P714 Real-world effectiveness of vedolizumab in ulcerative colitis: Week 52 results from the Swedish multi-centre, prospective, observational SVEAH UC study
C. ERIKSSON1, S. Rundquist1, V. Lykiardopoulos2, R. Udumyan3, P. Karlén4, O. Grip5, C. Söderman6, S. Almer7, E. Hertervig8, J. Gunnarsson9, C. Malmgren10, J. Delin11, H. Strid12, M. Sjöberg13, D. Öberg14, D. Bergemalm1, H. Hjortswang2, J. Halfvarson1
1The SWIBREG SVEAH Study Group, 1Department of Gastroenterology, Faculty of Medicine and Health- Örebro University, Örebro, Sweden, 2Department of Gastroenterology, Linköping University, Linköping, Sweden, 3Clinical Epidemiology and Biostatistics, School of Medical Sciences- Örebro University, Örebro, Sweden, 4Department of Internal Medicine, Danderyd Hospital, Stockholm, Sweden, 5Department of Gastroenterology, Skåne University Hospital, Malmö, Sweden, 6Department of Internal Medicine, St Göran Hospital, Stockholm, Sweden, 7IBD-Unit-Gastroenterology, Karolinska University Hospital, Stockholm, Sweden, 8Department of Gastroenterology, Skåne University Hospital, Lund, Sweden, 9Department of Internal Medicine, Kungälv Hospital, Kungälv, Sweden, 10Takeda Pharma AB, Takeda, Stockholm, Sweden, 11Department of Gastroenterology, Ersta Hospital, Stockholm, Sweden, 12Department of Internal Medicine, Södra Älvs.borgs Hospital, Borås, Sweden, 13Department of Internal Medicine, Skaraborgs Hospital, Lidköping, Sweden, 14Department of Internal Medicine, Sunderby Hospital, Sunderbyn, Sweden
Background
Clinical trials may not readily reflect clinical practice.

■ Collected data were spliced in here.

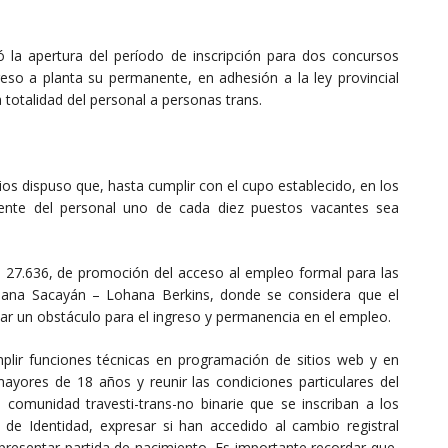
 la apertura del período de inscripción para dos concursos
reso a planta su permanente, en adhesión a la ley provincial
a totalidad del personal a personas trans.
ios dispuso que, hasta cumplir con el cupo establecido, en los
anente del personal uno de cada diez puestos vacantes sea
l 27.636, de promoción del acceso al empleo formal para las
Diana Sacayán – Lohana Berkins, donde se considera que el
tar un obstáculo para el ingreso y permanencia en el empleo.
lir funciones técnicas en programación de sitios web y en
ayores de 18 años y reunir las condiciones particulares del
 comunidad travesti-trans-no binarie que se inscriban a los
e Identidad, expresar si han accedido al cambio registral
 presentar partida de nacimiento. Es importante recordar que,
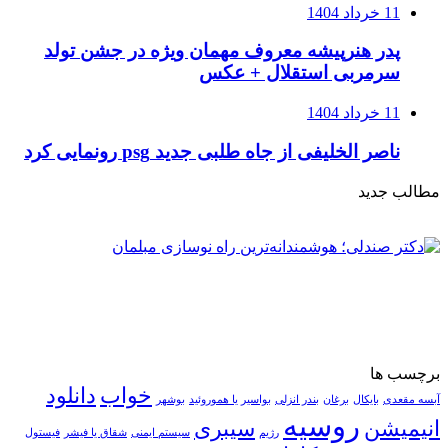
11 خرداد 1404
پدر هنرپیشه معروف مهمان ویژه در جشن تولد
سرمربی استقلال + عکس
11 خرداد 1404
ناصر الخلیفی از جاه طلبی جدید psg رونمایی کرد
مطالب جدید
برچسب ها
خواب
دانلود
آبسه مقعدی
بایکال
برغان
بندر انزلی
بواسیر یا هموروئید
بوشهر
روسیه
انیمیشن
سیبری
رژیم
سیستم ایمنی
شقاق یا فیشر
فیستول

We aimed to assess the clinical effectiveness of vedolizumab in a real-world cohort of patients with ulcerative colitis (UC).
Methods
This is a prospective, observational, multi-centre cohort study. Eligible patients had active UC confirmed by a Mayo endoscopic subscore ≥2 at initiation of vedolizumab and had started treatment from 1/6/2015. Exclusion criteria included concurrent participation in a clinical trial in which UC treatment is dictated and contraindications to vedolizumab. All patients provided a written consent. Data on clinical characteristics, treatment patterns, disease activity and the short health scale were recorded at baseline and prospectively, using an electronic Case Record Form, integrated with the Swedish National Quality Registry for IBD (SWIBREG). The primary outcomes were A) clinical response, defined as a decrease in partial Mayo score of ≥2 and a reduction of ≥25 % from baseline, with a decrease ≥1 on the rectal bleeding score or an absolute rectal bleeding score of 0 or 1, at week 12 and B) clinical remission, defined as a partial Mayo score <2, at week 52. Continuous data are presented as median (interquartile range). Differences between baseline and follow-up visits were assessed by the Wilcoxon-signed rank test.
Results
In total, 117 eligible UC patients were included during the study period 1/6/2015 to 2/6/2018. Clinical and demographical characteristics of patients are shown in Table 1; 101/117 (86%) patients had failed prior anti-TNF therapy. The drug persistence rate was 106/117 (91%) at 12 weeks and 79/117 (68%) at 52 weeks. The clinical response rate at 12 weeks was 59/117 (50%) and the clinical remission rate at 52 weeks was 57/117 (49%). Altogether, 35/117 (30%) had an endoscopic Mayo score ≤1 at 12 weeks and 41/117 (35%) at 52 weeks. However, data on endoscopy were not available for 42 vedolizumab treated patients at 12 weeks and 30 at 52 weeks. Among patients who continued vedolizumab, the median partial Mayo score decreased from 4 (3–5) at baseline to 1 (0–2) at 52 weeks (
Conclusion
Vedolizumab treated patients with UC represented a treatment-refractory group. Long-term (52 weeks) effectiveness of vedolizumab can be achieved, in terms of clinical- and inflammatory activity as well as in quality of life. The study was financially supported by Takeda.